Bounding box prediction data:
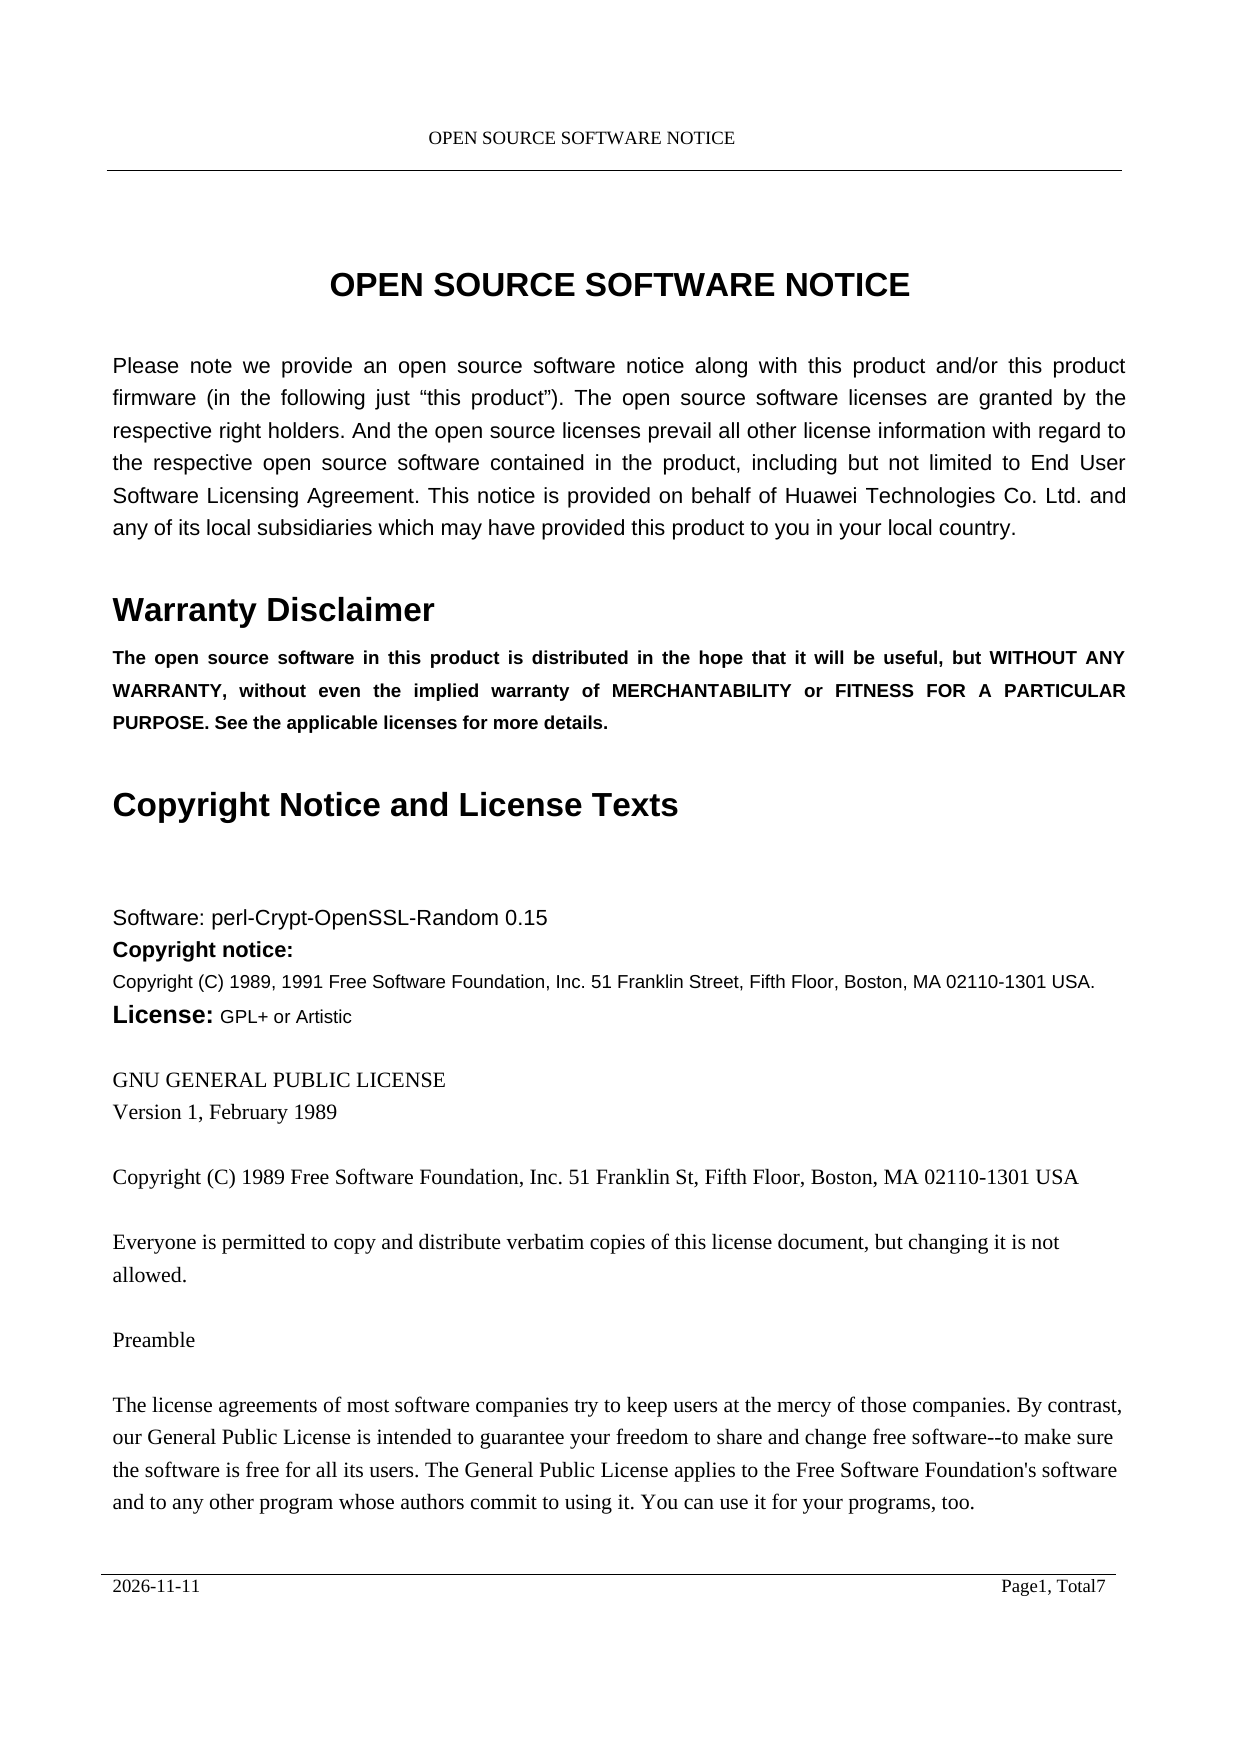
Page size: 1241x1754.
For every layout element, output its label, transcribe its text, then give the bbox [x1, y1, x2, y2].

text Software: perl-Crypt-OpenSSL-Random 0.15 [112, 901, 1128, 933]
text Please note we provide an open source software notice along with this product and/or this product firmware (in the following just “this product”). The open source software licenses are granted by the respective right holders. And the open source licenses prevail all other license information with regard to the respective open source software contained in the product, including but not limited to End User Software Licensing Agreement. This notice is provided on behalf of Huawei Technologies Co. Ltd. and any of its local subsidiaries which may have provided this product to you in your local country. [112, 349, 1128, 544]
text OPEN SOURCE SOFTWARE NOTICE [112, 251, 1128, 316]
text Copyright (C) 1989, 1991 Free Software Foundation, Inc. 51 Franklin Street, Fifth Floor, Boston, MA 02110-1301 USA. [112, 966, 1128, 998]
text Copyright Notice and License Texts [112, 771, 1128, 836]
text Copyright notice: [112, 933, 1128, 966]
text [112, 998, 1128, 1518]
text The open source software in this product is distributed in the hope that it will be useful, but WITHOUT ANY WARRANTY, without even the implied warranty of MERCHANTABILITY or FITNESS FOR A PARTICULAR PURPOSE. See the applicable licenses for more details. [112, 641, 1128, 739]
text Warranty Disclaimer [112, 576, 1128, 641]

Work instruction: Word for word, repeat the data above with the pictures left out.

Written reply:
Page size: 1241x1754.
For every layout element, output its label, transcribe its text, then give the bbox [x1, y1, x2, y2].

text Software: perl-Crypt-OpenSSL-Random 0.15 [112, 901, 1128, 933]
text Please note we provide an open source software notice along with this product and/or this product firmware (in the following just “this product”). The open source software licenses are granted by the respective right holders. And the open source licenses prevail all other license information with regard to the respective open source software contained in the product, including but not limited to End User Software Licensing Agreement. This notice is provided on behalf of Huawei Technologies Co. Ltd. and any of its local subsidiaries which may have provided this product to you in your local country. [112, 349, 1128, 544]
text OPEN SOURCE SOFTWARE NOTICE [112, 251, 1128, 316]
text Copyright (C) 1989, 1991 Free Software Foundation, Inc. 51 Franklin Street, Fifth Floor, Boston, MA 02110-1301 USA. [112, 966, 1128, 998]
text Copyright Notice and License Texts [112, 771, 1128, 836]
text Copyright notice: [112, 933, 1128, 966]
text [112, 998, 1128, 1518]
text The open source software in this product is distributed in the hope that it will be useful, but WITHOUT ANY WARRANTY, without even the implied warranty of MERCHANTABILITY or FITNESS FOR A PARTICULAR PURPOSE. See the applicable licenses for more details. [112, 641, 1128, 739]
text Warranty Disclaimer [112, 576, 1128, 641]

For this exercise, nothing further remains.